Kata nenekku, dia baru saja
mengunjungi rumah keponakannya yang sangat jauh sebanyak tiga kali. Diasana dia
disambut bangga. Mereka kagum dengan dia. Bagaimana bisa dia dengan kondisi
tidak bisa berjalan tetapi mampir ke sana tiga kali, katanya. Katanya lagi, lho
kok lantaimu putih sejak kapan rumahmu dilantai putih. Padahal lantai ku sudah
diubin hampir 12 tahun. Katanya lagi,
dia juga sering berkunjung ke rumah mbakku yang letaknya juga jauh dari rumah.
Dia juga bercerita tentang sakitnya.
Banyak sekali ceritanya. Akupun tidak mempercayainya. Aku hanya menangguk
sambil mengetik cerita ini. Aku bukan tidak menghiraukannya, karena sesekali
saya juga bertanya” Mimpi kali nek ya?
Ketika aku menanggapi dengan kata
mimpi ya? Beliau membentak saya dan mengatakan itu bukan mimpi tetapi
kenyataan. Aku masih tetap tidak percaya. Ku tanya kembali, kalau kerumah mbak
jalan atau merangkak. Dia tidak bisa menjawab salah satunya. Dia hanya menjawab
ya ndak tahu tetapi saya sungguh sering berkunjung ke rumah embakmu. Ok-ok...
Saya percaya sekarang dalam hati bahwa dia bermimpi.
Aku kini sadar bahwa ketika orang
tua yang sudah udur itu akan sulit membedakan antara kenyataan dan impian.

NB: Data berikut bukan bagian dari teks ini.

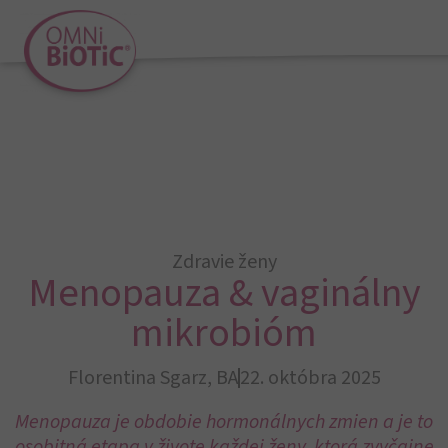
Zdravie ženy
Menopauza & vaginálny
mikrobióm
Florentina Sgarz, BA
22. októbra 2025
Menopauza je obdobie hormonálnych zmien a je to
osobitná etapa v živote každej ženy, ktorá zvyčajne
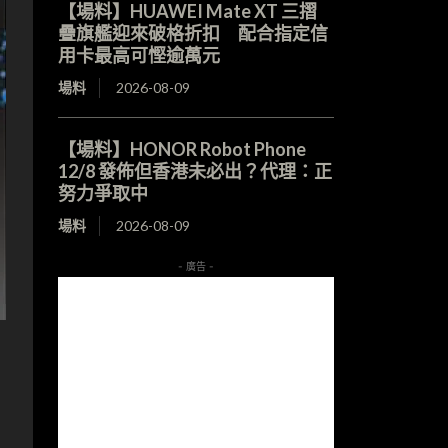
【場料】HUAWEI Mate XT 三摺
疊旗艦迎來破格折扣 配合指定信
用卡最高可慳逾萬元
場料
2026-08-09
【場料】HONOR Robot Phone
12/8 發佈但香港未必出？代理：正
努力爭取中
場料
2026-08-09
- 廣告 -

Mereka ingin sekali berjalan. Ingin sekali berkunjung ke rumah tetangga dan saudara. Sehingga
keinginannya itu sampai terbawa sampai mimpi. Apalagi memori otak sudah tidak
dapat dikontrol. Menjadikan kejadian dalam mimpi diangkat dalam dunia asli. Dia
tidak sadar yang diceritakan adalah mimpi dan yang nyata ternyata adalah mimpi.
Bahkan bisa jadi antara kejadian nyata dan mimpi tiada beda.
Makanya ingat pesen Nabi “gunakan
usia mudahmu sebelum datang usia tuamu”.